—Quelle idée vous a prise d'entrer là?

—Je suis tout à fait fâchée avec Robert.

—Alors, c'est un coup de tête?

—Oui, mais ce n'est pas pour parler de ça que je suis venue vous voir. Figurez-vous, ma pauvre amie, que j'ai reçu hier un grand affront. On a demandé pour moi une invitation à Mlle Alice Ozy, qui a refusé dans des termes qui m'ont blessée. Je veux la connaître, je veux qu'on me voie avec elle; pouvez-vous m'aider?
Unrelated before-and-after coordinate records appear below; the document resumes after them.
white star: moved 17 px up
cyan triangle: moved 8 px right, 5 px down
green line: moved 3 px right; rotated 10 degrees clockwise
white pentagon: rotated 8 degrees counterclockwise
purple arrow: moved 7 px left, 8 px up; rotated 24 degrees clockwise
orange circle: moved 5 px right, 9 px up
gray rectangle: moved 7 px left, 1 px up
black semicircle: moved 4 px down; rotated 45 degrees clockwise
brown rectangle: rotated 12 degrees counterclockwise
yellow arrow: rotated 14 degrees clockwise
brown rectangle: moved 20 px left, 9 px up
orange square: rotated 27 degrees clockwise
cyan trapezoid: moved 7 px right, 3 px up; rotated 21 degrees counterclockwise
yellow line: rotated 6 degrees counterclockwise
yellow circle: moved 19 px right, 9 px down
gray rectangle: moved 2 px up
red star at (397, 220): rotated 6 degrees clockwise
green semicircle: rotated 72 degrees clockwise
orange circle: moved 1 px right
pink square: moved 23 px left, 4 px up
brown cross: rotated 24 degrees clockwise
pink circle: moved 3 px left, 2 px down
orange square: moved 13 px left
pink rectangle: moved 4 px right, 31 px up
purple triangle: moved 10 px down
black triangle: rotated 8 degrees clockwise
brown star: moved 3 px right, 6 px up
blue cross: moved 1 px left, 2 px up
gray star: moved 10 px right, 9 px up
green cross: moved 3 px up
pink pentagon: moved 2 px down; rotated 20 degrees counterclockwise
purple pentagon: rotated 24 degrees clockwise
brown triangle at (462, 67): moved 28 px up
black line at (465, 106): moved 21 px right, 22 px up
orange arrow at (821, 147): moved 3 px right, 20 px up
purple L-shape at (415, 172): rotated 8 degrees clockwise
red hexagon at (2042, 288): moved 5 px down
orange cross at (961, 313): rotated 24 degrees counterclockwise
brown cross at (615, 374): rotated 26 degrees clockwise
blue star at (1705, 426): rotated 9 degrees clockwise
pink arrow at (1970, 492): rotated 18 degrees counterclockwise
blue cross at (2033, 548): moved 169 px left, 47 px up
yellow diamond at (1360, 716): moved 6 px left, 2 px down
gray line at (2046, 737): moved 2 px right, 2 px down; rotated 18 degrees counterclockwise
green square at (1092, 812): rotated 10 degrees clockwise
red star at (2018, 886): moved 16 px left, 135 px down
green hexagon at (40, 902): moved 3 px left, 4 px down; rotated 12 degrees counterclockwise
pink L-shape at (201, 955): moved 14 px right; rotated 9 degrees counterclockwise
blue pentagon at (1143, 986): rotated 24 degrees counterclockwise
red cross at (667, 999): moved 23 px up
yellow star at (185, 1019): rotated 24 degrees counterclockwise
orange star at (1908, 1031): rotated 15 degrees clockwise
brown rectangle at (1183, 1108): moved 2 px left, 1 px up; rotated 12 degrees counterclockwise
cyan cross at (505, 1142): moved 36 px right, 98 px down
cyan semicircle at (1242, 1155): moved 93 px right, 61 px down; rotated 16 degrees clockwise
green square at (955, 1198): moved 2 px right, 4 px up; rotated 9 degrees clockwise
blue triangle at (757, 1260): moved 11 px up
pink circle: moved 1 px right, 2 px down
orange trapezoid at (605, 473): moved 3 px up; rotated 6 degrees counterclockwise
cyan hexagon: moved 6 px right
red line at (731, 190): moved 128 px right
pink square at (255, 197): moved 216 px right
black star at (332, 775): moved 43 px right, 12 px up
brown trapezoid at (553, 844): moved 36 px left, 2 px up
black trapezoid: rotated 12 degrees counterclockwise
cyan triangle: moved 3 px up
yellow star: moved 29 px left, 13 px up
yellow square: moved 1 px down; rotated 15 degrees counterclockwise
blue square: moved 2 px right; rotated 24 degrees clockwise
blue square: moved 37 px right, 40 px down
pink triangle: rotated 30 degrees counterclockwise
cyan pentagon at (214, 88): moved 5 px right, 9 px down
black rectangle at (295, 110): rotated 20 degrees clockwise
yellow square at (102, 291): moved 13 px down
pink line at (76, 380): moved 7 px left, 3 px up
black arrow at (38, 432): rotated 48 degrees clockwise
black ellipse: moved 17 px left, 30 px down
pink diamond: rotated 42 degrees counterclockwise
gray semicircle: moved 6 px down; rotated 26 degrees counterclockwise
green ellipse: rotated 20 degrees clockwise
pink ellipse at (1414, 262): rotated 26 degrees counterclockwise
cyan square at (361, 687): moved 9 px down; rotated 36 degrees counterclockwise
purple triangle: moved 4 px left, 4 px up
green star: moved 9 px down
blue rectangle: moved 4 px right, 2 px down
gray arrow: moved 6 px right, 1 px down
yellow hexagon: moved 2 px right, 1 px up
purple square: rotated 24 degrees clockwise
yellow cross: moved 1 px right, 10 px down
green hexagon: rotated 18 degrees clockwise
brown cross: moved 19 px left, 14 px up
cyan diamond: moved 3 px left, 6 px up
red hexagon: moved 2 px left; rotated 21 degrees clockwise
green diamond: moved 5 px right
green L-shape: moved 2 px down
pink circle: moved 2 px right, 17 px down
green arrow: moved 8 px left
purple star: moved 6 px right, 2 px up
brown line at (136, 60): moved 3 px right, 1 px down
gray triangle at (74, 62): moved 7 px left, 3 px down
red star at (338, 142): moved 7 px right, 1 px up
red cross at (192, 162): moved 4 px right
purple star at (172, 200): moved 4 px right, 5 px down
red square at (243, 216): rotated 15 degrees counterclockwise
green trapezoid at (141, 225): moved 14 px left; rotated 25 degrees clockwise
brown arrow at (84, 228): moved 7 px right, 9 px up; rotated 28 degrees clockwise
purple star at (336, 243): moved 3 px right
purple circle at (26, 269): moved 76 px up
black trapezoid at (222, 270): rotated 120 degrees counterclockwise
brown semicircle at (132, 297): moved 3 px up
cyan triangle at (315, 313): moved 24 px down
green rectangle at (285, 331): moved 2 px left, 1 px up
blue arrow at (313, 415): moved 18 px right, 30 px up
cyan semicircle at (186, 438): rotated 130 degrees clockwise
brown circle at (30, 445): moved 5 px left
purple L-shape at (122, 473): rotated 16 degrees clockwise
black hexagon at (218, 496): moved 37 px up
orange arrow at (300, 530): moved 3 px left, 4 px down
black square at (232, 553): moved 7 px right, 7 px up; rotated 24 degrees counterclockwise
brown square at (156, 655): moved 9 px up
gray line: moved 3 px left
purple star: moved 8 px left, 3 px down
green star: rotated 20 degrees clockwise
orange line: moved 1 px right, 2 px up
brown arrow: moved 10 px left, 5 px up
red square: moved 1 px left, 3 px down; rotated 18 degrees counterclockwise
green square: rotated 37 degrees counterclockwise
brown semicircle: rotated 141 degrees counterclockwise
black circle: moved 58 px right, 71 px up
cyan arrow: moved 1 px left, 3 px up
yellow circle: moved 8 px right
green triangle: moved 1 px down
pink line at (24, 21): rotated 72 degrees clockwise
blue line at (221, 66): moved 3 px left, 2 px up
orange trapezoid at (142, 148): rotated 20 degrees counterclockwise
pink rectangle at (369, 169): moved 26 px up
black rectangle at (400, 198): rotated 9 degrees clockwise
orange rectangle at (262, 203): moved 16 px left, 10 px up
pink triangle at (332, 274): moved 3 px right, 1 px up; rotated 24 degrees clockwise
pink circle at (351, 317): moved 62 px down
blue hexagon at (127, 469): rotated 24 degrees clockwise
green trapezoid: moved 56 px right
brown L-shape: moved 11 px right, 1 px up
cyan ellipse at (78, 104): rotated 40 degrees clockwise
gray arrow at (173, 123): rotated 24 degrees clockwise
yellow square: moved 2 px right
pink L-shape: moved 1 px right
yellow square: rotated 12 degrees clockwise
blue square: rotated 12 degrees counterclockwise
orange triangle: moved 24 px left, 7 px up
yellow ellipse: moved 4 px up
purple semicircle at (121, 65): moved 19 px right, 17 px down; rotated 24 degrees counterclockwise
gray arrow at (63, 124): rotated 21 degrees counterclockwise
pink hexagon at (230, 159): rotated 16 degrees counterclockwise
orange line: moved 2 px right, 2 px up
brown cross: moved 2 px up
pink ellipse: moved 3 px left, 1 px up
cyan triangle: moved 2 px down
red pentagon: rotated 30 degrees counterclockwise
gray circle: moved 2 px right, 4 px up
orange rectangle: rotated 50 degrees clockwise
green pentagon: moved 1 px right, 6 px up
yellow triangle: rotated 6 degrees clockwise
—Non, je ne la vois plus; mais je suis étonnée de son dédain; son talent ressemble au vôtre. Quant à votre nom de Mogador, vous pourriez faire comme elle, en changer. C'est gentil, Alice Ozy, mais ce n'est pas son nom.

—Ah! vous croyez?

—Je ne crois pas, j'en suis sûre. Il me semble qu'elle pourrait vous recevoir de plain-pied. Eh! parbleu! elle est liée en ce moment avec Rose Pompon. Vous devez connaître Rose Pompon!

—Oui, j'irai chez elle s'il le faut, mais Mlle Ozy me recevra. Adieu, chère amie, ou plutôt à revoir. J'ai affaire et je n'ai que huit jours pour achever cette conquête.

—Vous avez plus de temps qu'il ne vous en faut.

J'arrivai chez Rose Pompon, qui se mit à m'en conter de toutes les couleurs. Il y avait chez elle une maîtresse de piano qu'elle chargea de baisers, de compliments, pour Mlle Ozy. Je compris que cette femme pourrait me servir. Je la priai de venir me voir le lendemain matin; elle me dit qu'elle ne pouvait venir plus tard que dix heures, onze heures étant l'heure des leçons de Mlle Alice.